Biblia

Indian Philosophy

Indian Philosophy

Indian Philosophy

General name designating a plethora of more or less systematic thinking born and cultivated in the geographic region of India among the Hindus who represent an amalgamation of adventitious and indigenous peoples, but confined at first exclusively to the caste-conscious Indo-germanic conquerors of the lands of the Indus and Ganges. Its beginnings are lost in the dim past, while a distinct emergence in tangible form is demonstrable from about 1000 B.C. Hindu idiosyncrasies are responsible for our inability to date with any degree of accuracy many of the systems, schools, and philosophers, or in some cases even to refer to the latter by name. Inasmuch as memory, not writing, has been universally favored in India, an aphoristic form (cf. sutra), subtended by copious commentaries, give Indian Philosophy its distinctive appearance. The medium is Sanskrit and the dialects derived from it. There are translations in all major Asiatic and European languages. The West became familiar with it when philologists discovered during last century the importance of Sanskrit. As a type of thinking employing unfamiliar conceptions and a terminology fluctuating in meaning (cf., e.g., rasa), it is distinct from Western speculations. Several peaks have been reached in the past, yet Indian Philosophy does not cease to act fructifyingly upon the present mind in India as elsewhere. Various factions advance conflicting claims as to the value of Indian speculation, because interpretations have not as yet become standardized. Textual criticism is now making strides, but with varying successes. Among larger histories of Indian Philosophy may be mentioned those of Deussen, Das Gupta, Bel-valkar and Ranade, and Radhakrishnan.

Philosophic speculations, heavily shrouded by “pre-logical” and symbolic language, started with the poetic, ritualistic Vedas (q.v.), luxuriating in polytheism and polyanthropoism, was then fostered by the Brahman caste in treatises called Aranyakas (q.v.) and Brahmanas (q.v.) and strongly promoted by members of the ruling caste who instituted philosophic congresses in which peripatetic teachers and women participated, and of which we know through the Upanishads (q.v.). Later, the main bulk of Indian Philosophy articulated itself organically into systems forming the nucleus for such famous schools as the Mimamsa and Vedanta, Sankhya and Yoga, Nyaya and Vaisesika, and those of Buddhism and Jainism (all of which see). Numerous other philosophic and quasi philosophic systems are found in the epic literature and elsewhere (cf., e.g., Shaktism, Shivaism, Trika, Vishnuism), or remain to be discovered. Much needs to be translated by competent philosophers.

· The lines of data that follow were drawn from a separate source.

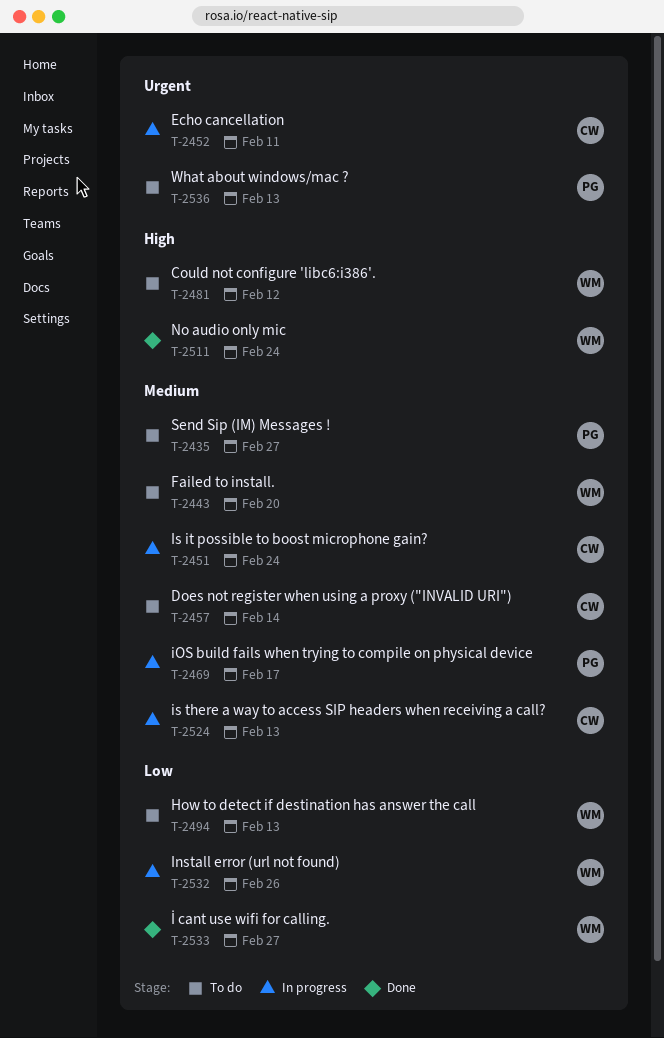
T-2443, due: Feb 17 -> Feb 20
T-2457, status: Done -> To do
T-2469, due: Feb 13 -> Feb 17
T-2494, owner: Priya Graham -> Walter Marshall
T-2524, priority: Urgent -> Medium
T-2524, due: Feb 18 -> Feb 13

All Indian doctrines orient themselves by the Vedas, accepting or rejecting their authority. In ranging from materialism to acosmism and nihilism, from physiologism to spiritualism, realism to idealism, monism to pluralism, atheism and pantheism, Hindus believe they have exhausted all possible philosophic attitudes (cf. darsana), which they feel supplement rather than exclude each other. A unnersal feature is the fusion of religion, metaphysics, ethics and psychology, due to the universal acceptance of a psycho-physicalism, further exemplified in the typical doctrines of karma and samsara (q.v.). Rigorous logic is nevertheless applied in theology where metaphvsics passes into eschatology (cf., e.g., is) and the generally accepted belief in the cyclic nature of the cosmos oscillating between srsti (“throwing out”) and pralaya (dissolution) of the absolute reality (cf. abhasa), and in psychology, where epistemology seeks practical outlets in Yoga (q.v.). With a genius for abstraction, thinkers were and are almost invariably hedonistically motivated by the desire to overcome the evils of existence in the hope of attaining liberation (cf. moksa) and everlasting bliss (cf. ananda, nirvana). — K.F.L.